AUSTIN – Attorney General Ken Paxton has stated that contractual assessments related to an act regarding property improvements to decrease water demand and consumption are treated similar to real estate taxes.
Williamson County Attorney Doyle Hobbs asked Paxton in February if contractual assessments imposed by local governments under the Texas Property Assessed Clean Energy Act (PACE) are special assessments and if they should be treated in a similar manner as real estate taxes.
According to the Aug. 13 opinion from Paxton, "A court would likely find that a contractual assessment imposed under a program authorized by chapter 399 of the Local Government Code is a special assessment by the local government and, with respect to lien priority status, enforcement and delinquencies including the recovery of costs and expenses, is treated in a manner similar to the real property taxes on the property."
According to Hobb's request, the PACE Act became effective in 2013 and allows a local government to establish a program for financing improvements of privately owned commercial or industrial properties, or residential properties with five or more dwelling units, to decrease water or energy consumption/demand.
Hobb wrote that the U.S. Department of Housing and Urban Development issued a notice in January 2017 that requires that residential properties participating in PACE need an opinion from the state's attorney general that "the obligations under the PACE program of that state are special assessments and treated in a similar manner as real estate taxes."

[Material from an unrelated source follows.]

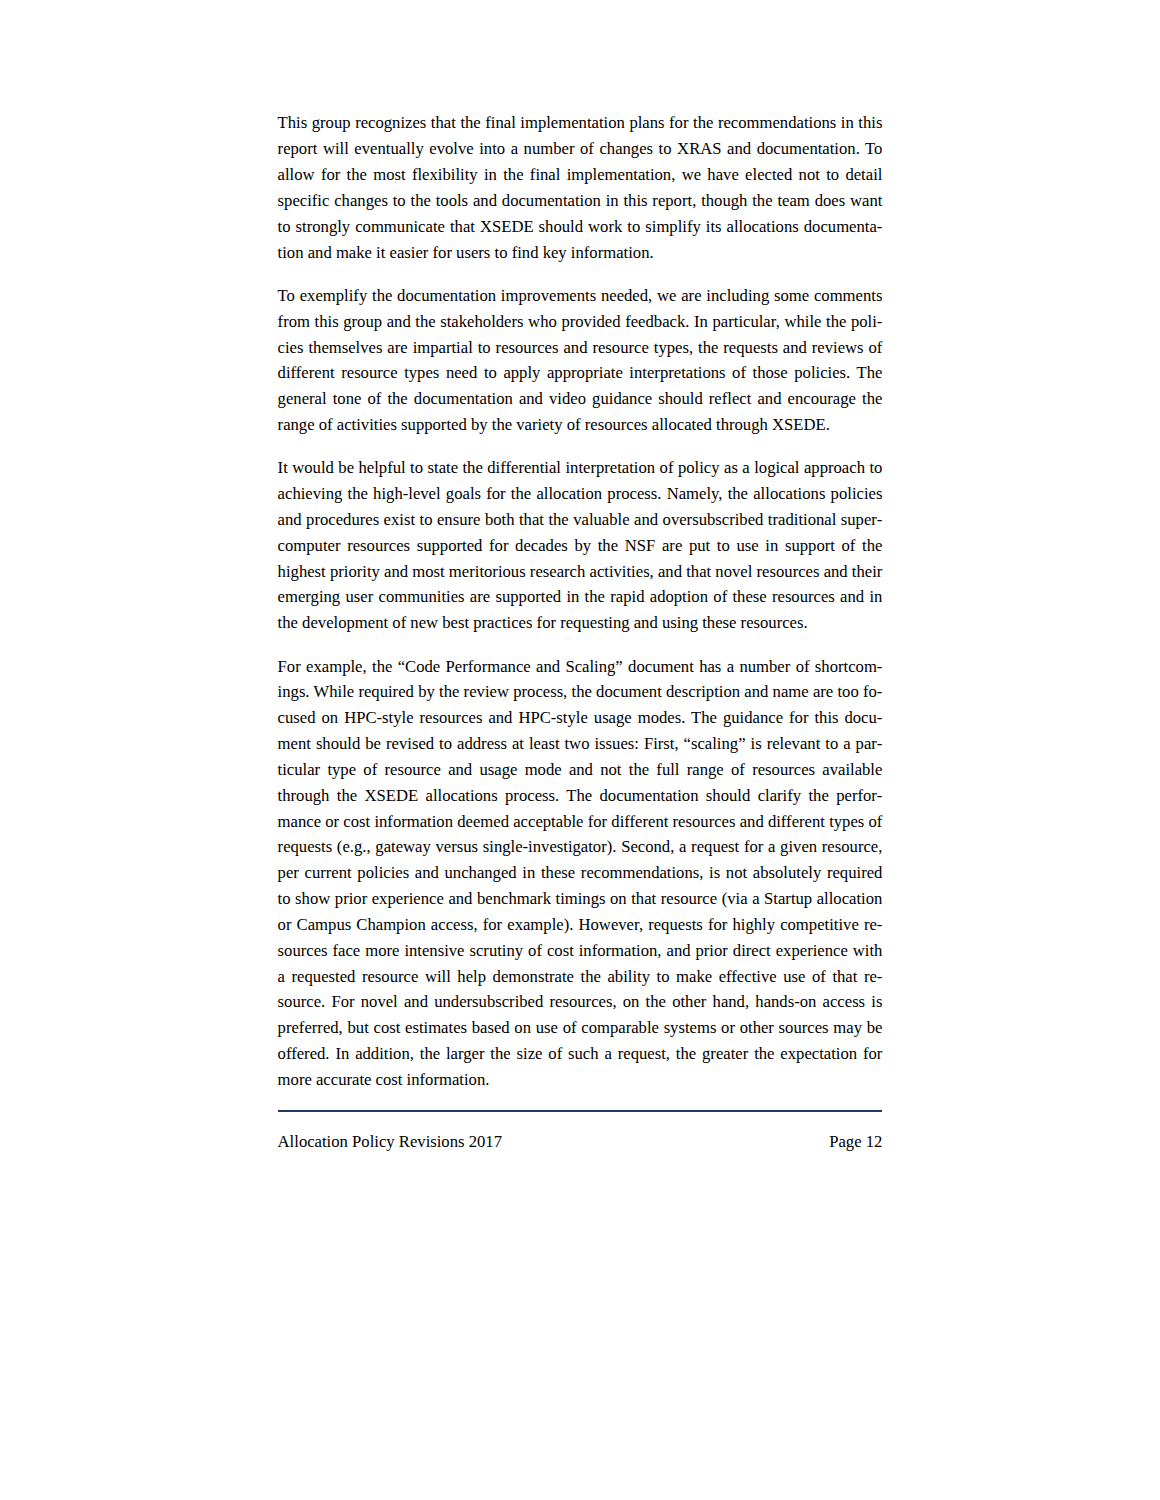This group recognizes that the final implementation plans for the recommendations in this report will eventually evolve into a number of changes to XRAS and documentation. To allow for the most flexibility in the final implementation, we have elected not to detail specific changes to the tools and documentation in this report, though the team does want to strongly communicate that XSEDE should work to simplify its allocations documentation and make it easier for users to find key information.
To exemplify the documentation improvements needed, we are including some comments from this group and the stakeholders who provided feedback. In particular, while the policies themselves are impartial to resources and resource types, the requests and reviews of different resource types need to apply appropriate interpretations of those policies. The general tone of the documentation and video guidance should reflect and encourage the range of activities supported by the variety of resources allocated through XSEDE.
It would be helpful to state the differential interpretation of policy as a logical approach to achieving the high-level goals for the allocation process. Namely, the allocations policies and procedures exist to ensure both that the valuable and oversubscribed traditional supercomputer resources supported for decades by the NSF are put to use in support of the highest priority and most meritorious research activities, and that novel resources and their emerging user communities are supported in the rapid adoption of these resources and in the development of new best practices for requesting and using these resources.
For example, the “Code Performance and Scaling” document has a number of shortcomings. While required by the review process, the document description and name are too focused on HPC-style resources and HPC-style usage modes. The guidance for this document should be revised to address at least two issues: First, “scaling” is relevant to a particular type of resource and usage mode and not the full range of resources available through the XSEDE allocations process. The documentation should clarify the performance or cost information deemed acceptable for different resources and different types of requests (e.g., gateway versus single-investigator). Second, a request for a given resource, per current policies and unchanged in these recommendations, is not absolutely required to show prior experience and benchmark timings on that resource (via a Startup allocation or Campus Champion access, for example). However, requests for highly competitive resources face more intensive scrutiny of cost information, and prior direct experience with a requested resource will help demonstrate the ability to make effective use of that resource. For novel and undersubscribed resources, on the other hand, hands-on access is preferred, but cost estimates based on use of comparable systems or other sources may be offered. In addition, the larger the size of such a request, the greater the expectation for more accurate cost information.
Allocation Policy Revisions 2017 Page 12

"In order to satisfy one of Housing and Urban Development's requirements for giving its consent to a PACE assessment on a property in Williamson County, and in other participating municipalities and counties in the state, on which it holds the mortgage, l ask the Opinion Committee to confirm that the assessments imposed under the Texas PACE Act are special assessments and treated in a similar manner as the real estate taxes on the property," Hobb's request states.
When considering if this was how the Act was intended to be interpreted, Paxton maintained that the special assessment was not an ad valorem tax and was a less-risky way for the government to provide a loan that was tied to a property tax bill.